**Énoncé 1:**
Recopiez tel quel le passage de la critique du film, à partir de « Le nom des gens est avant » jusqu'à « à fait bienvenue. » inclus.
**Énoncé 2:**
Répondez à ces questions sur la critique du film :
(a) Quel jour et à quelle heure a eu lieu la séance ?
(b) Avec qui la séance a-t-elle été vue ?
(c) Quels cinéastes sont cités comme exemples du cinéma de gauche militant ?

Au ciné-cité les Halles, dans la seule des grandes salles laissée libre par Harry Potter 7.1

Quand ?

Mercredi soir, à 20h30

Avec qui ?

Seul

Et alors ?

 

Le nom des gens est avant toute chose un film de gauche gaiement assumé, à coups de répliques mordantes du genre « je comprends pas comment on peut être jeune
et UMP »
ou « la droite elle ne croit qu’au fric, au nationalisme et à la loi du plus fort, et je me fiche de savoir s’ils sont gentils avec leur chien ». Aux antipodes du
cinéma de gauche militant et tragique car énervé par le fait que la droite dirige encore trop fréquemment la marche du monde, Le nom des gens est enjoué, joyeux. Ça
n’enlève rien aux immenses qualités de la première catégorie, celle des Ken
Loach
et autres Mike Leigh, mais ça apporte une bouffée d’air frais tout à fait bienvenue.

(Extrait d'un jeu de données)

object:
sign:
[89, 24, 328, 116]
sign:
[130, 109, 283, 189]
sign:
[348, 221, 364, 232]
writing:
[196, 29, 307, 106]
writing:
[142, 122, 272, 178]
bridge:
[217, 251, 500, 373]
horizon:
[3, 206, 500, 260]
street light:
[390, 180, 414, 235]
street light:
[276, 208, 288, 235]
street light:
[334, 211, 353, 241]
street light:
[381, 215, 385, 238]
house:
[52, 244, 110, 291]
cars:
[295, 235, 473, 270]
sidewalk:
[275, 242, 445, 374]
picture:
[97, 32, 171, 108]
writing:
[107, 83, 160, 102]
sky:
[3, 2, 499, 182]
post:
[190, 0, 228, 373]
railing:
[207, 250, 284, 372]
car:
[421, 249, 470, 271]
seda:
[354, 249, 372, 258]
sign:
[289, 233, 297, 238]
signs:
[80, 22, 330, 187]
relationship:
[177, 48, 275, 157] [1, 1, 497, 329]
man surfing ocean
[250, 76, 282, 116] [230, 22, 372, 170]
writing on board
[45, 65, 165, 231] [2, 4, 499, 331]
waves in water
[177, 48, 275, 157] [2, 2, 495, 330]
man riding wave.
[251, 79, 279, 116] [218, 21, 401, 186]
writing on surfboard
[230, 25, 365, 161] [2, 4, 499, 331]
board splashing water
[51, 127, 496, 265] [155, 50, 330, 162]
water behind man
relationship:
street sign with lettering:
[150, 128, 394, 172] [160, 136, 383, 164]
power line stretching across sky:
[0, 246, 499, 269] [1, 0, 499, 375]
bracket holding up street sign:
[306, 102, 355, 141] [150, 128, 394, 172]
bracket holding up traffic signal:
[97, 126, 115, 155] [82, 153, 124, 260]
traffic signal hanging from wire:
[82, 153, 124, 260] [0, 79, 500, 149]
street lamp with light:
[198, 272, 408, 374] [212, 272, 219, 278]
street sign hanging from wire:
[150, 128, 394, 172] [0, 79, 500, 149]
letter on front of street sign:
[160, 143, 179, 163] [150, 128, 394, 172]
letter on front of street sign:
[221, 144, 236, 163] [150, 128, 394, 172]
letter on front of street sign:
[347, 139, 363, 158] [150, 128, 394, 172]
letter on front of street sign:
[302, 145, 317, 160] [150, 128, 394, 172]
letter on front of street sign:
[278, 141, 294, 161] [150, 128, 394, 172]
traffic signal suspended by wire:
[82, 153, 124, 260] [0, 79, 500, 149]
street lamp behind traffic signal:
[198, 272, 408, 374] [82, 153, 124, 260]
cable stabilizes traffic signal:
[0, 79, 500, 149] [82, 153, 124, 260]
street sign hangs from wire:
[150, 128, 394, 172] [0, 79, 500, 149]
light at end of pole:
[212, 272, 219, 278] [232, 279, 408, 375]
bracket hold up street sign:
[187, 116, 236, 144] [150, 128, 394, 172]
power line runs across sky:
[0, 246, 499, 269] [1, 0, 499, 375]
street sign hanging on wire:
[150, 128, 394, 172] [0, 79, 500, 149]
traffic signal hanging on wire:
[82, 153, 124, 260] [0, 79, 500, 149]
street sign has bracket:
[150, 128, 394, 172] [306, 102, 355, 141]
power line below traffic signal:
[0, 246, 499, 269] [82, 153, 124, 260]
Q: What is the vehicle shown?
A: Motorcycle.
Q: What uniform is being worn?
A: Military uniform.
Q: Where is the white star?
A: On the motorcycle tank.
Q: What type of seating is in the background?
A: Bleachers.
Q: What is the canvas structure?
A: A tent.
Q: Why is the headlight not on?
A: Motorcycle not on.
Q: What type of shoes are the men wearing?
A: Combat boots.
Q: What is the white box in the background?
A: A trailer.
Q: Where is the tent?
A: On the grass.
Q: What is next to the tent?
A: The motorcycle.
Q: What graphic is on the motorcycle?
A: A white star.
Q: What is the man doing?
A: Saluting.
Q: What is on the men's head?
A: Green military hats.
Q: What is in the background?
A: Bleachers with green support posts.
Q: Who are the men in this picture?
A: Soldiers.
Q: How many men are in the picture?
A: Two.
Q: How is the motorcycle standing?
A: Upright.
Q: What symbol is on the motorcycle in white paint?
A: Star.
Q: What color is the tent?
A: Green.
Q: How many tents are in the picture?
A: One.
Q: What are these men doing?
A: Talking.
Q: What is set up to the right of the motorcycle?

**Réponse complète 1:**
Le nom des gens est avant toute chose un film de gauche gaiement assumé, à coups de répliques mordantes du genre « je comprends pas comment on peut être jeune
et UMP »
ou « la droite elle ne croit qu’au fric, au nationalisme et à la loi du plus fort, et je me fiche de savoir s’ils sont gentils avec leur chien ». Aux antipodes du
cinéma de gauche militant et tragique car énervé par le fait que la droite dirige encore trop fréquemment la marche du monde, Le nom des gens est enjoué, joyeux. Ça
n’enlève rien aux immenses qualités de la première catégorie, celle des Ken
Loach
et autres Mike Leigh, mais ça apporte une bouffée d’air frais tout à fait bienvenue.

**Réponse complète 2:**
(a) Mercredi soir, à 20h30.
(b) Seul.
(c) Ken Loach et Mike Leigh.